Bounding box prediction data
== Segment start ==

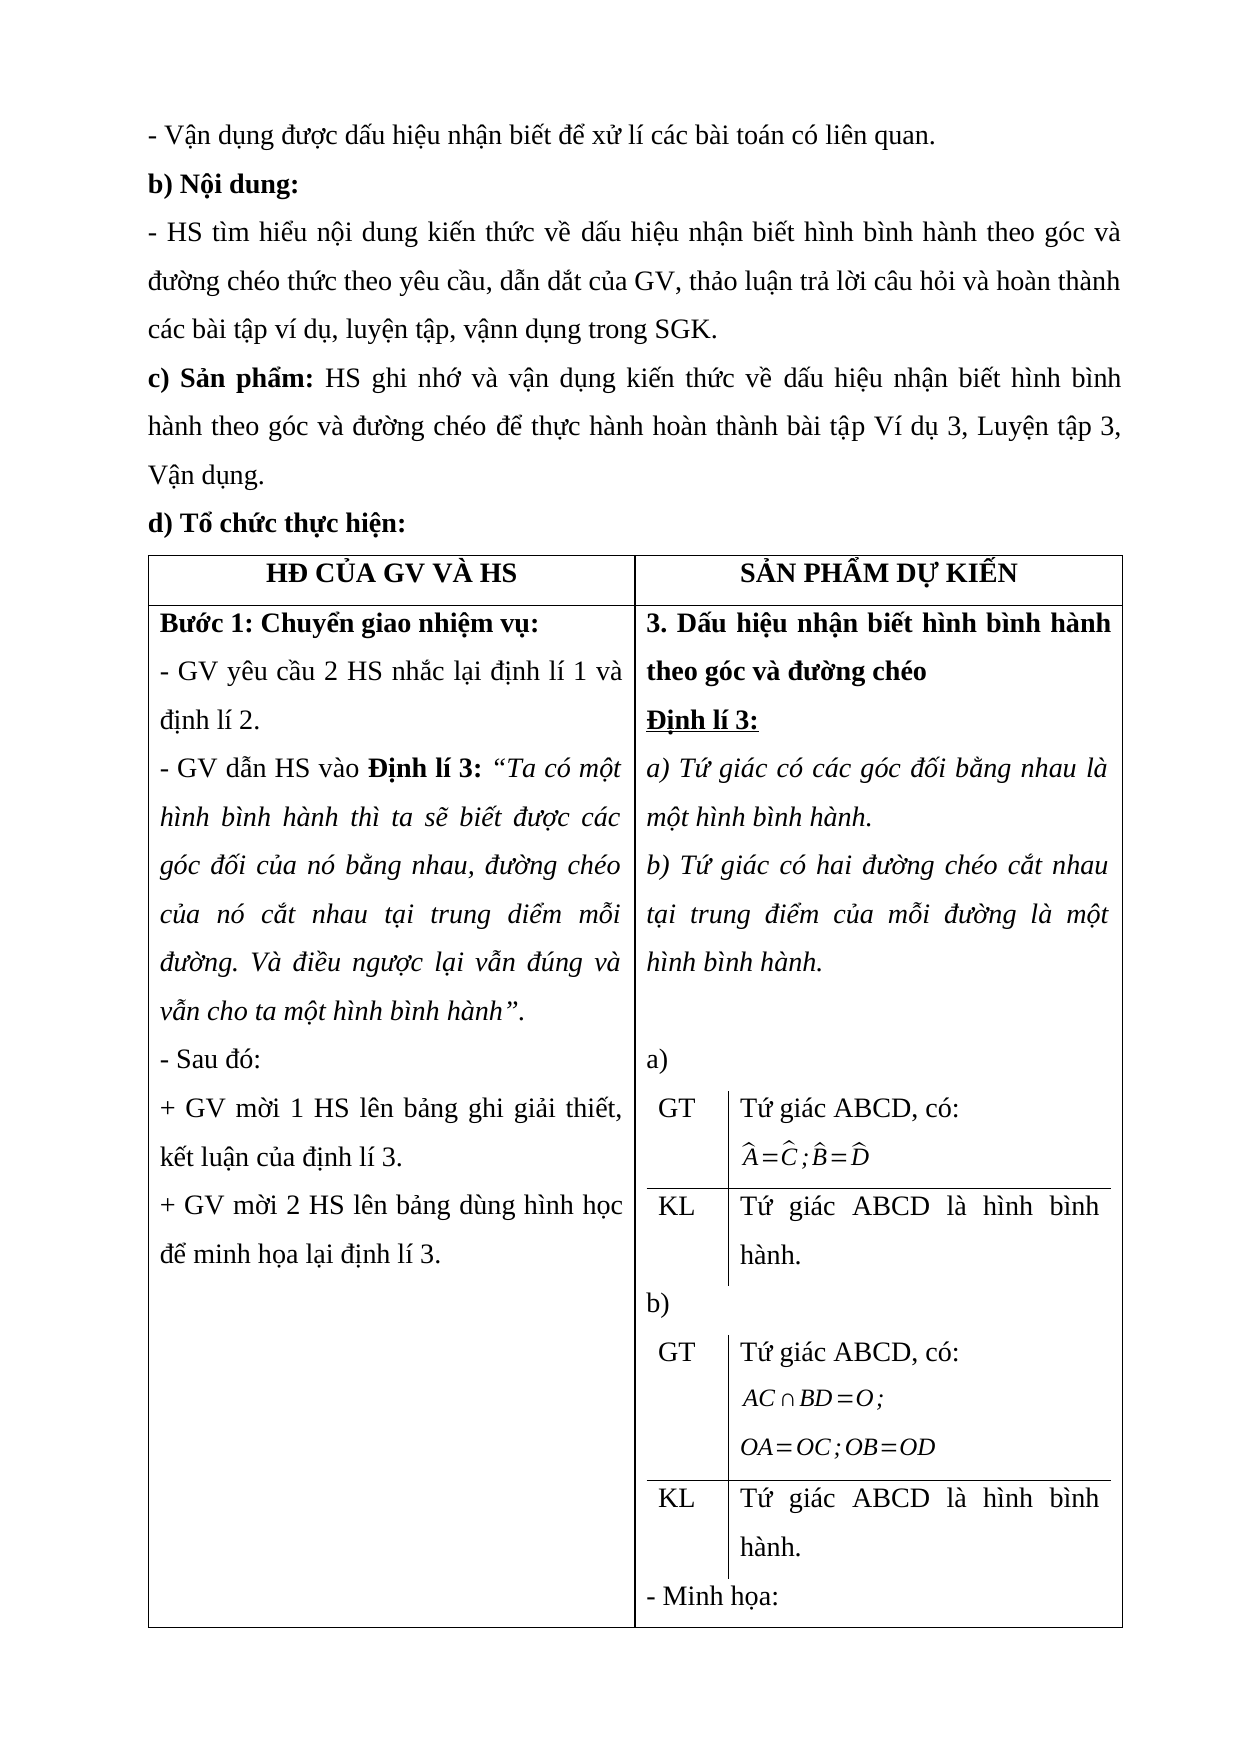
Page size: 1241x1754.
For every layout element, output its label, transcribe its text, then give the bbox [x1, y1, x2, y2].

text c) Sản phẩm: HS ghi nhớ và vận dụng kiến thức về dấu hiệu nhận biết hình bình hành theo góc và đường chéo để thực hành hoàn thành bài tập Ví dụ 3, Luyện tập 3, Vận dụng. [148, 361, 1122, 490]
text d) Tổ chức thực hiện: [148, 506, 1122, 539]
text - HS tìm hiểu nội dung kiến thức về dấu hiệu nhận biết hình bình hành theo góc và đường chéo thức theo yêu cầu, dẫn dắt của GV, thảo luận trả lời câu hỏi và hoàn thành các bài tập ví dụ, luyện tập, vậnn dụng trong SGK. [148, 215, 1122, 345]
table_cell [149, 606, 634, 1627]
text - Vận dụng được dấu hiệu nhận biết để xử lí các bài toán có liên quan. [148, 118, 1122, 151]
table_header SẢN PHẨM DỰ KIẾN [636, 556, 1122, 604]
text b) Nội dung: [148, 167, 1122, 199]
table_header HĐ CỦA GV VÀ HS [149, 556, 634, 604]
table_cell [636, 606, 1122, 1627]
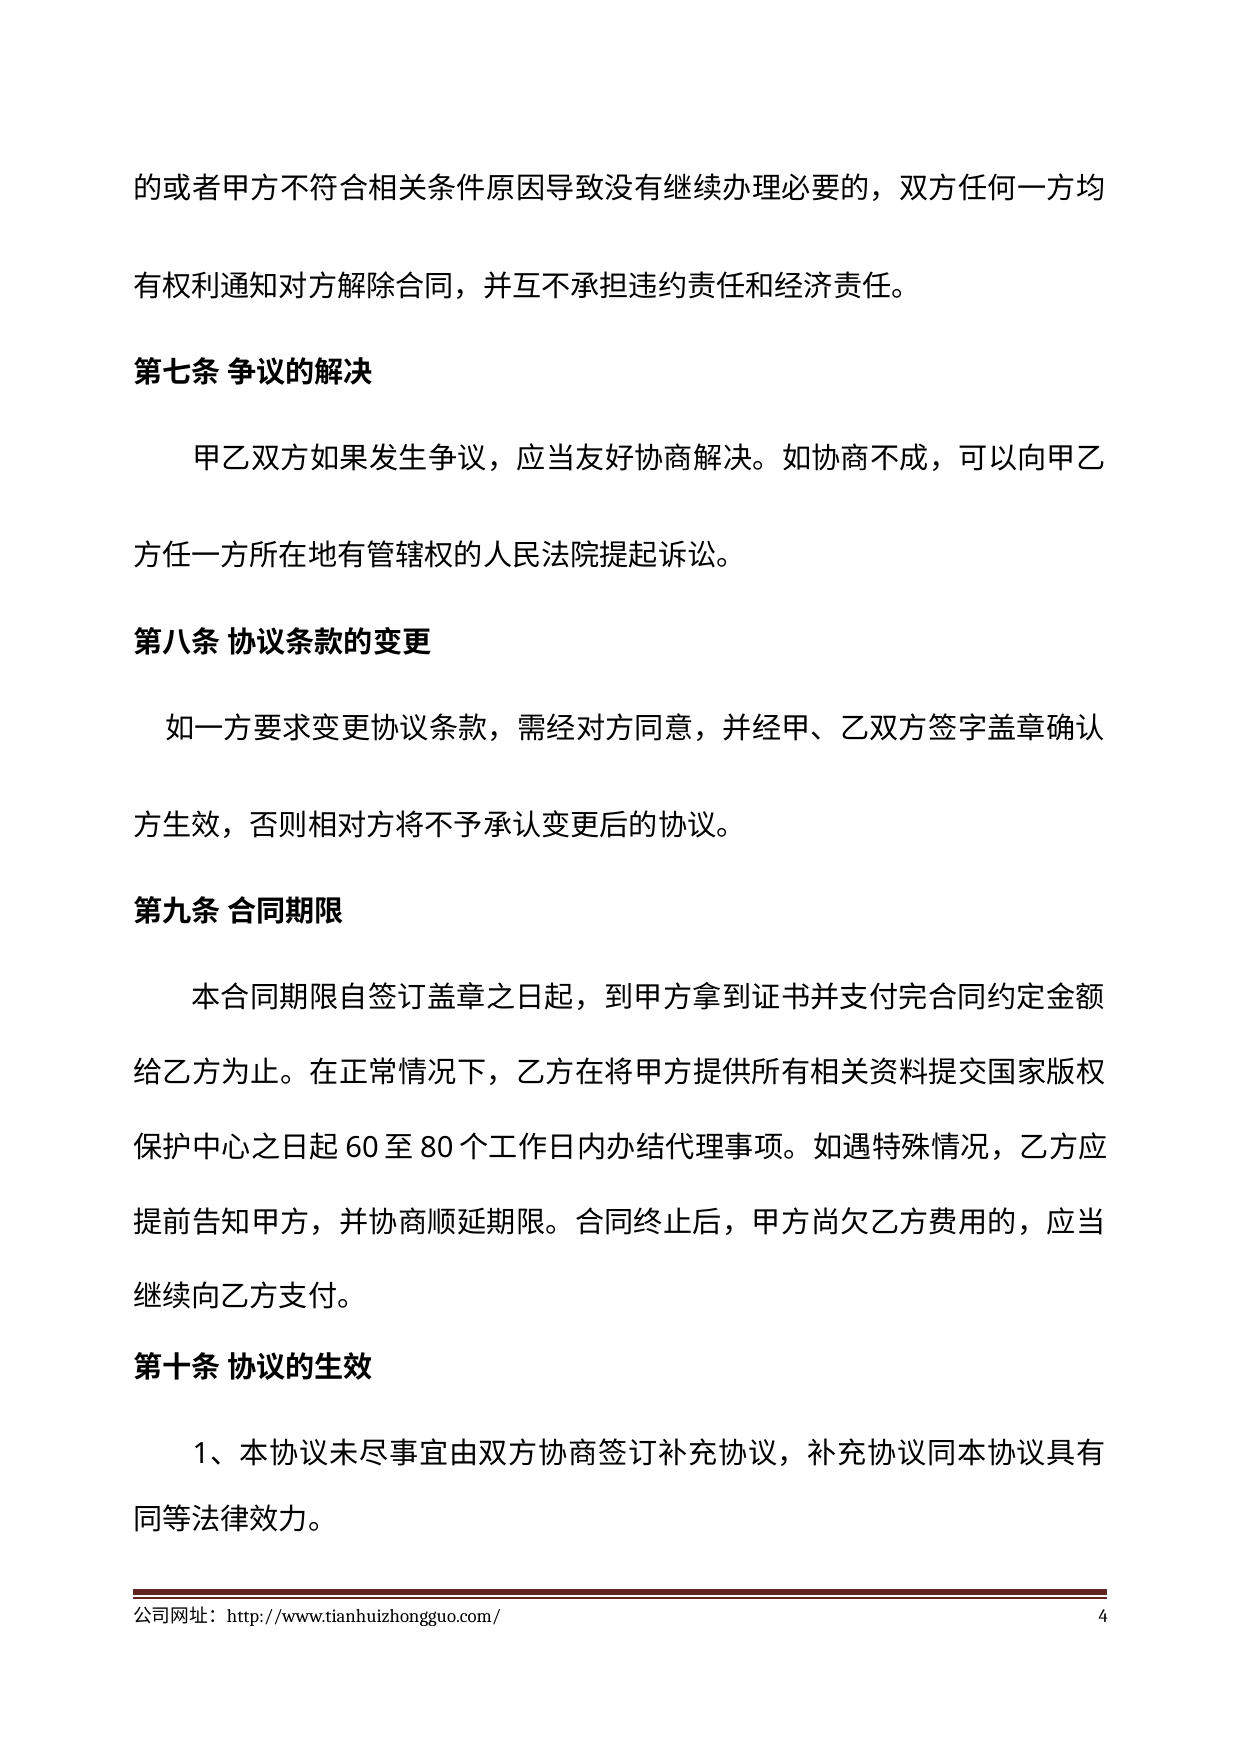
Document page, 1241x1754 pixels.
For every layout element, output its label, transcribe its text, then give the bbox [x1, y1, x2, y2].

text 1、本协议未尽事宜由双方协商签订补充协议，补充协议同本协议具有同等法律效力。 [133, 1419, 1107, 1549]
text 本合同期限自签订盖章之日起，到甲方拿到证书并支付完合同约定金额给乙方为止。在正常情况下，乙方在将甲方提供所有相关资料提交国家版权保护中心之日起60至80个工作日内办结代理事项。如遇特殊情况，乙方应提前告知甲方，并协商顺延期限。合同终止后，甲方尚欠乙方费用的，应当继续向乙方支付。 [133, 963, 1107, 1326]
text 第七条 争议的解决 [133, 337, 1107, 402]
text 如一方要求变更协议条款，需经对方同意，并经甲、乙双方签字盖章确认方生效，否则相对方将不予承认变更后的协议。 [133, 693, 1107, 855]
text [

== Segment end ==

### PROMPT:
Reproduce every entry word for word, but skip any pictures.

### REPLY:
Page size: 1241x1754.
For every layout element, output its label, transcribe its text, then give the bbox [x1, y1, x2, y2].

text c) Sản phẩm: HS ghi nhớ và vận dụng kiến thức về dấu hiệu nhận biết hình bình hành theo góc và đường chéo để thực hành hoàn thành bài tập Ví dụ 3, Luyện tập 3, Vận dụng. [148, 361, 1122, 490]
text d) Tổ chức thực hiện: [148, 506, 1122, 539]
text - HS tìm hiểu nội dung kiến thức về dấu hiệu nhận biết hình bình hành theo góc và đường chéo thức theo yêu cầu, dẫn dắt của GV, thảo luận trả lời câu hỏi và hoàn thành các bài tập ví dụ, luyện tập, vậnn dụng trong SGK. [148, 215, 1122, 345]
table_cell [149, 606, 634, 1627]
text - Vận dụng được dấu hiệu nhận biết để xử lí các bài toán có liên quan. [148, 118, 1122, 151]
table_header SẢN PHẨM DỰ KIẾN [636, 556, 1122, 604]
text b) Nội dung: [148, 167, 1122, 199]
table_header HĐ CỦA GV VÀ HS [149, 556, 634, 604]
table_cell [636, 606, 1122, 1627]
Document page, 1241x1754 pixels.
For every layout element, output its label, transcribe its text, then give the bbox [x1, y1, x2, y2].

text 1、本协议未尽事宜由双方协商签订补充协议，补充协议同本协议具有同等法律效力。 [133, 1419, 1107, 1549]
text 本合同期限自签订盖章之日起，到甲方拿到证书并支付完合同约定金额给乙方为止。在正常情况下，乙方在将甲方提供所有相关资料提交国家版权保护中心之日起60至80个工作日内办结代理事项。如遇特殊情况，乙方应提前告知甲方，并协商顺延期限。合同终止后，甲方尚欠乙方费用的，应当继续向乙方支付。 [133, 963, 1107, 1326]
text 第七条 争议的解决 [133, 337, 1107, 402]
text 如一方要求变更协议条款，需经对方同意，并经甲、乙双方签字盖章确认方生效，否则相对方将不予承认变更后的协议。 [133, 693, 1107, 855]
text [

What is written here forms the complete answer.